# Consegna
Restituisci il testo di tutte le voci che seguono e riproduci ogni riga senza alcuna modifica.

--- Voci riportate ---

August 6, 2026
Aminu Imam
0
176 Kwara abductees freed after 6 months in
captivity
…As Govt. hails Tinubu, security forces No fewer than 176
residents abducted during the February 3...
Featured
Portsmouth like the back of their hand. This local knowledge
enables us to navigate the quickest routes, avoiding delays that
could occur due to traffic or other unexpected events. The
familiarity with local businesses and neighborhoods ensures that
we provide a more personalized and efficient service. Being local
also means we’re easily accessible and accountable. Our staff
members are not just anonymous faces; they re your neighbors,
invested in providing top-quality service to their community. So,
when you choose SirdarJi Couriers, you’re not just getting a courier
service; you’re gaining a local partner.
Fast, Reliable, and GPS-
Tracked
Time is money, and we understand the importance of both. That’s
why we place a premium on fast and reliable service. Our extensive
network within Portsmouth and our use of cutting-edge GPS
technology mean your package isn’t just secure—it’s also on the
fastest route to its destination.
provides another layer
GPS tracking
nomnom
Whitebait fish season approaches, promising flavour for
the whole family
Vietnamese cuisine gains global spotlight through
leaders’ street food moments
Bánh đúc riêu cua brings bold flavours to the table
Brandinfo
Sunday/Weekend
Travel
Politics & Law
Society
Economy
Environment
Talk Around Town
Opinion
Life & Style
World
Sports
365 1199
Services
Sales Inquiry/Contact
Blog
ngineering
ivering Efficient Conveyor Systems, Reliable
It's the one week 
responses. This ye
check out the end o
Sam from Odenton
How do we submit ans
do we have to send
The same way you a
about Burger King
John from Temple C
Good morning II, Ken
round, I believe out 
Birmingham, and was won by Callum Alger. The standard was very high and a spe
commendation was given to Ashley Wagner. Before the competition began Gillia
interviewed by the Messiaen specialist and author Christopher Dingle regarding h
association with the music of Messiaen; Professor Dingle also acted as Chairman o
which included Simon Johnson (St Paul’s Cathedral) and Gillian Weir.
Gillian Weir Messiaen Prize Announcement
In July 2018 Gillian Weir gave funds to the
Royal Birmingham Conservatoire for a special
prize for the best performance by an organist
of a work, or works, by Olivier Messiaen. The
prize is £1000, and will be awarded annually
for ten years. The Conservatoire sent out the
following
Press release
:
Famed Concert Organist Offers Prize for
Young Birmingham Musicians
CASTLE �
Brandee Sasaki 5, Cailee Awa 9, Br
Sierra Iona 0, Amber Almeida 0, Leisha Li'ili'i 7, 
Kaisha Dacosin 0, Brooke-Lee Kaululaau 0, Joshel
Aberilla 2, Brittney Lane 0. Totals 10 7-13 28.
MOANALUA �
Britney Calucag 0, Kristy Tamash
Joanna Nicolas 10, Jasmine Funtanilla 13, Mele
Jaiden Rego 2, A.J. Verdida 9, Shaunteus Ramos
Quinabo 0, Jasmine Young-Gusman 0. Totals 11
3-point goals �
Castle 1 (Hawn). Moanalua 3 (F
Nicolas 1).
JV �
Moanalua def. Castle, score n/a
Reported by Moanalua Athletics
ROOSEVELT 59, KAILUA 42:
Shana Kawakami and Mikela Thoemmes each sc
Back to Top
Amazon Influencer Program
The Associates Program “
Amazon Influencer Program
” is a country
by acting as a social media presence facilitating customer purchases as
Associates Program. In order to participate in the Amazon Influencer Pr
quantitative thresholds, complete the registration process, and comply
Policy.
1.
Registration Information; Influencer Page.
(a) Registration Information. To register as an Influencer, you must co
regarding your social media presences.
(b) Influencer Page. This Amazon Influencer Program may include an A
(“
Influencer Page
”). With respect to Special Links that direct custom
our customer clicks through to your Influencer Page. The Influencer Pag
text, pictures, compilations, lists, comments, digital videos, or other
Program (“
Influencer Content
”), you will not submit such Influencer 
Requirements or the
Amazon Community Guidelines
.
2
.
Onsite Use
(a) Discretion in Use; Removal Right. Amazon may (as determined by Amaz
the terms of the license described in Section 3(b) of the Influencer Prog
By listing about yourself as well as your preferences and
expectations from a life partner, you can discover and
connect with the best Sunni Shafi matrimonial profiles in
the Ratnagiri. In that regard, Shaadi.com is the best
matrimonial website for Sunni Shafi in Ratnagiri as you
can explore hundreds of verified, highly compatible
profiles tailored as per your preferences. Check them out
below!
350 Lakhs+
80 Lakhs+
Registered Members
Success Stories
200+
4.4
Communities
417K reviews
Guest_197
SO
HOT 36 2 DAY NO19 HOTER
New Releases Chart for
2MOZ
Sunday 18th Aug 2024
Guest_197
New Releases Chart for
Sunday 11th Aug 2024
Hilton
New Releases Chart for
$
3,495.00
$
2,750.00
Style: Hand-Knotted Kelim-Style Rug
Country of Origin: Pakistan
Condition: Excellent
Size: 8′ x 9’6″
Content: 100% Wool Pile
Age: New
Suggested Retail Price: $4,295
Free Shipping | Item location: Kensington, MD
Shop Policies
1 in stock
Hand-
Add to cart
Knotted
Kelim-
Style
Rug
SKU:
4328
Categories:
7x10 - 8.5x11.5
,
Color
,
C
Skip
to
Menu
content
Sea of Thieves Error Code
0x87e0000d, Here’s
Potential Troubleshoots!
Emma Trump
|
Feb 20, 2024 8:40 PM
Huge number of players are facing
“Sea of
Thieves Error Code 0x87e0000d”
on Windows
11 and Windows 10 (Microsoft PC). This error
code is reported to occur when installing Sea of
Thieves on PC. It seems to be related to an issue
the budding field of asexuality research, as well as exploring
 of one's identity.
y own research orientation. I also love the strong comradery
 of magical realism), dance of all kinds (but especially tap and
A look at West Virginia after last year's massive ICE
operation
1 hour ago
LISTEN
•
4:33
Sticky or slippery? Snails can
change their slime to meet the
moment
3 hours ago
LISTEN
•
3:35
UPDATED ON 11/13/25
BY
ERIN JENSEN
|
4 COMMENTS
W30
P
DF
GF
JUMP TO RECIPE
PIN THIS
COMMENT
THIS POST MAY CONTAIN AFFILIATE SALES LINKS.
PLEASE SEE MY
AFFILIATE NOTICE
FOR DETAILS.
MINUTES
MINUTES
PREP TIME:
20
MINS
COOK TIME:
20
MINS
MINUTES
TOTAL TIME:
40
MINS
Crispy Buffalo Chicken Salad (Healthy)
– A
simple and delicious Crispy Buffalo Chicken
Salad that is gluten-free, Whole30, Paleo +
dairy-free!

---

# Risposta alla consegna
August 6, 2026
Aminu Imam
0
176 Kwara abductees freed after 6 months in
captivity
…As Govt. hails Tinubu, security forces No fewer than 176
residents abducted during the February 3...
Featured
Portsmouth like the back of their hand. This local knowledge
enables us to navigate the quickest routes, avoiding delays that
could occur due to traffic or other unexpected events. The
familiarity with local businesses and neighborhoods ensures that
we provide a more personalized and efficient service. Being local
also means we’re easily accessible and accountable. Our staff
members are not just anonymous faces; they re your neighbors,
invested in providing top-quality service to their community. So,
when you choose SirdarJi Couriers, you’re not just getting a courier
service; you’re gaining a local partner.
Fast, Reliable, and GPS-
Tracked
Time is money, and we understand the importance of both. That’s
why we place a premium on fast and reliable service. Our extensive
network within Portsmouth and our use of cutting-edge GPS
technology mean your package isn’t just secure—it’s also on the
fastest route to its destination.
provides another layer
GPS tracking
nomnom
Whitebait fish season approaches, promising flavour for
the whole family
Vietnamese cuisine gains global spotlight through
leaders’ street food moments
Bánh đúc riêu cua brings bold flavours to the table
Brandinfo
Sunday/Weekend
Travel
Politics & Law
Society
Economy
Environment
Talk Around Town
Opinion
Life & Style
World
Sports
365 1199
Services
Sales Inquiry/Contact
Blog
ngineering
ivering Efficient Conveyor Systems, Reliable
It's the one week 
responses. This ye
check out the end o
Sam from Odenton
How do we submit ans
do we have to send
The same way you a
about Burger King
John from Temple C
Good morning II, Ken
round, I believe out 
Birmingham, and was won by Callum Alger. The standard was very high and a spe
commendation was given to Ashley Wagner. Before the competition began Gillia
interviewed by the Messiaen specialist and author Christopher Dingle regarding h
association with the music of Messiaen; Professor Dingle also acted as Chairman o
which included Simon Johnson (St Paul’s Cathedral) and Gillian Weir.
Gillian Weir Messiaen Prize Announcement
In July 2018 Gillian Weir gave funds to the
Royal Birmingham Conservatoire for a special
prize for the best performance by an organist
of a work, or works, by Olivier Messiaen. The
prize is £1000, and will be awarded annually
for ten years. The Conservatoire sent out the
following
Press release
:
Famed Concert Organist Offers Prize for
Young Birmingham Musicians
CASTLE �
Brandee Sasaki 5, Cailee Awa 9, Br
Sierra Iona 0, Amber Almeida 0, Leisha Li'ili'i 7, 
Kaisha Dacosin 0, Brooke-Lee Kaululaau 0, Joshel
Aberilla 2, Brittney Lane 0. Totals 10 7-13 28.
MOANALUA �
Britney Calucag 0, Kristy Tamash
Joanna Nicolas 10, Jasmine Funtanilla 13, Mele
Jaiden Rego 2, A.J. Verdida 9, Shaunteus Ramos
Quinabo 0, Jasmine Young-Gusman 0. Totals 11
3-point goals �
Castle 1 (Hawn). Moanalua 3 (F
Nicolas 1).
JV �
Moanalua def. Castle, score n/a
Reported by Moanalua Athletics
ROOSEVELT 59, KAILUA 42:
Shana Kawakami and Mikela Thoemmes each sc
Back to Top
Amazon Influencer Program
The Associates Program “
Amazon Influencer Program
” is a country
by acting as a social media presence facilitating customer purchases as
Associates Program. In order to participate in the Amazon Influencer Pr
quantitative thresholds, complete the registration process, and comply
Policy.
1.
Registration Information; Influencer Page.
(a) Registration Information. To register as an Influencer, you must co
regarding your social media presences.
(b) Influencer Page. This Amazon Influencer Program may include an A
(“
Influencer Page
”). With respect to Special Links that direct custom
our customer clicks through to your Influencer Page. The Influencer Pag
text, pictures, compilations, lists, comments, digital videos, or other
Program (“
Influencer Content
”), you will not submit such Influencer 
Requirements or the
Amazon Community Guidelines
.
2
.
Onsite Use
(a) Discretion in Use; Removal Right. Amazon may (as determined by Amaz
the terms of the license described in Section 3(b) of the Influencer Prog
By listing about yourself as well as your preferences and
expectations from a life partner, you can discover and
connect with the best Sunni Shafi matrimonial profiles in
the Ratnagiri. In that regard, Shaadi.com is the best
matrimonial website for Sunni Shafi in Ratnagiri as you
can explore hundreds of verified, highly compatible
profiles tailored as per your preferences. Check them out
below!
350 Lakhs+
80 Lakhs+
Registered Members
Success Stories
200+
4.4
Communities
417K reviews
Guest_197
SO
HOT 36 2 DAY NO19 HOTER
New Releases Chart for
2MOZ
Sunday 18th Aug 2024
Guest_197
New Releases Chart for
Sunday 11th Aug 2024
Hilton
New Releases Chart for
$
3,495.00
$
2,750.00
Style: Hand-Knotted Kelim-Style Rug
Country of Origin: Pakistan
Condition: Excellent
Size: 8′ x 9’6″
Content: 100% Wool Pile
Age: New
Suggested Retail Price: $4,295
Free Shipping | Item location: Kensington, MD
Shop Policies
1 in stock
Hand-
Add to cart
Knotted
Kelim-
Style
Rug
SKU:
4328
Categories:
7x10 - 8.5x11.5
,
Color
,
C
Skip
to
Menu
content
Sea of Thieves Error Code
0x87e0000d, Here’s
Potential Troubleshoots!
Emma Trump
|
Feb 20, 2024 8:40 PM
Huge number of players are facing
“Sea of
Thieves Error Code 0x87e0000d”
on Windows
11 and Windows 10 (Microsoft PC). This error
code is reported to occur when installing Sea of
Thieves on PC. It seems to be related to an issue
the budding field of asexuality research, as well as exploring
 of one's identity.
y own research orientation. I also love the strong comradery
 of magical realism), dance of all kinds (but especially tap and
A look at West Virginia after last year's massive ICE
operation
1 hour ago
LISTEN
•
4:33
Sticky or slippery? Snails can
change their slime to meet the
moment
3 hours ago
LISTEN
•
3:35
UPDATED ON 11/13/25
BY
ERIN JENSEN
|
4 COMMENTS
W30
P
DF
GF
JUMP TO RECIPE
PIN THIS
COMMENT
THIS POST MAY CONTAIN AFFILIATE SALES LINKS.
PLEASE SEE MY
AFFILIATE NOTICE
FOR DETAILS.
MINUTES
MINUTES
PREP TIME:
20
MINS
COOK TIME:
20
MINS
MINUTES
TOTAL TIME:
40
MINS
Crispy Buffalo Chicken Salad (Healthy)
– A
simple and delicious Crispy Buffalo Chicken
Salad that is gluten-free, Whole30, Paleo +
dairy-free!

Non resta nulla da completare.